Plot: It mostly revolves around Tiger Lily and Peter Pan’s romance, and I have already voiced my opinion on that: it didn’t work. You can’t turn Peter’s story into a star-crossed lovers tragedy.


Believability: Not applicable.


Writing Style: I really liked Tinker Bell as the narrator. Tiger Lily is not the sort of character who would tell her own story. Tinker Bell gave a very convincing “these are the events I observed” type of narration, and her attachment and care for Tiger Lily actually made me like her a lot (Tinker Bell has never been a favorite). What I didn’t like was what the Author did to Neverland itself. In trying to place the fairy-world literally on Earth, she took away all of its magic. Neverland turned into a harsh, swampy, hot, buggy, and miserable jungle. There’s absolutely nothing appealing about it. My inner kid was screaming at the transformation of a place I always dreamed of visiting in my kid imagination.


Content: It is implied that Moon Eye is raped.
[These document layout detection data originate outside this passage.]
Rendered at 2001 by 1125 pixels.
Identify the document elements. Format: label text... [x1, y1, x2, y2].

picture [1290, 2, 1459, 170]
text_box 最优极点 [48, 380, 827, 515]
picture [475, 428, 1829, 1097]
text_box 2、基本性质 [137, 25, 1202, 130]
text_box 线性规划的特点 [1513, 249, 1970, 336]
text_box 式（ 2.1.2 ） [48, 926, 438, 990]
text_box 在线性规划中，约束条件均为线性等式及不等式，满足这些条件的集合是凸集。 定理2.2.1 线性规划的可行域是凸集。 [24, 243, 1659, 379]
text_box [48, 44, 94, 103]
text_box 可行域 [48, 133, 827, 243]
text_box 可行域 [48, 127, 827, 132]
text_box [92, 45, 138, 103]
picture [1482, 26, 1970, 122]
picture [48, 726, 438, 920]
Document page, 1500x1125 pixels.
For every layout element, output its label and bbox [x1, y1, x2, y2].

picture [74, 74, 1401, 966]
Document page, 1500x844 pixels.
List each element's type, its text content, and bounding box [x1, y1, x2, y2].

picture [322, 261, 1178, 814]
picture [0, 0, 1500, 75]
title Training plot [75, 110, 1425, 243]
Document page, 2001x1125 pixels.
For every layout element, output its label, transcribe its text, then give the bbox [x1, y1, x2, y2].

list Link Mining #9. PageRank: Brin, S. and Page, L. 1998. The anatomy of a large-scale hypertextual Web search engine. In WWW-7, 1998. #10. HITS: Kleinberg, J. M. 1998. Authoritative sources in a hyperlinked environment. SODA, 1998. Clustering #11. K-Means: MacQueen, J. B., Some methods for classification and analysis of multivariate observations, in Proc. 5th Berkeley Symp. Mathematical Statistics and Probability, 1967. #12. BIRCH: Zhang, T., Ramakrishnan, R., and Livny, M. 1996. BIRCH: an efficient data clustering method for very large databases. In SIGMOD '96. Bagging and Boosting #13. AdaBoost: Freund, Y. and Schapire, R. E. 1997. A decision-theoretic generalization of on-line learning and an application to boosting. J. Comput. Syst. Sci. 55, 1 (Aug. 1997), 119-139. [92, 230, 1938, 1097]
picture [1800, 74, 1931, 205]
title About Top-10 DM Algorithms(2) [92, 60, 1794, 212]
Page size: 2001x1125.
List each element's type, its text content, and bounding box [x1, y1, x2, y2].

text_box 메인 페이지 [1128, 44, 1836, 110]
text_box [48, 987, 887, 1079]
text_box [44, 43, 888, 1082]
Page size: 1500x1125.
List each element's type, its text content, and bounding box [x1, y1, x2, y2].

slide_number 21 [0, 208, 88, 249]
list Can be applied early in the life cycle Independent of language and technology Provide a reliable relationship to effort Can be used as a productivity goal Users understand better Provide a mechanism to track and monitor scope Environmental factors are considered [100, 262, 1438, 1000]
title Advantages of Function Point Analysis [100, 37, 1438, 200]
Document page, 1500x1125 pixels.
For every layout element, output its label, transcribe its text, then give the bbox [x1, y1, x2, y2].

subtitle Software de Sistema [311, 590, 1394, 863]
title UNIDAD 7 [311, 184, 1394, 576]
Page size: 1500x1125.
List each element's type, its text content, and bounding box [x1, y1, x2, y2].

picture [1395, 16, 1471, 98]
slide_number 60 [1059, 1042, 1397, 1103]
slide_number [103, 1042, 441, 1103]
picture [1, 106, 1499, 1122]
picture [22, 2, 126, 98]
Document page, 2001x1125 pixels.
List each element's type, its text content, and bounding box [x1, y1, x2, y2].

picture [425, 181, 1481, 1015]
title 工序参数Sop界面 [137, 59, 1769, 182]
Conclusion: It’s true that the original Peter Pan doesn’t have a strictly happy ending - I always found it kind of bittersweet - and Tiger Lily is the same way, except more bitter than sweet. I was already on a massive disappointment roller coaster, so to have it end the way it did just depressed me. So I guess this is my final opinion of the book: Tiger Lily is a very good protagonist - I loved her. But everything else was depressing. J. M. Barrie, I believe, would be appalled.


Recommended Audience: People who are a fan of J. M. Barrie’s original story of Peter Pan will be extremely irked with this one, but those who don’t mind a much older Peter who would be the world’s jerkiest boyfriend might enjoy this Author’s retelling. Girl-read, fifteen and up.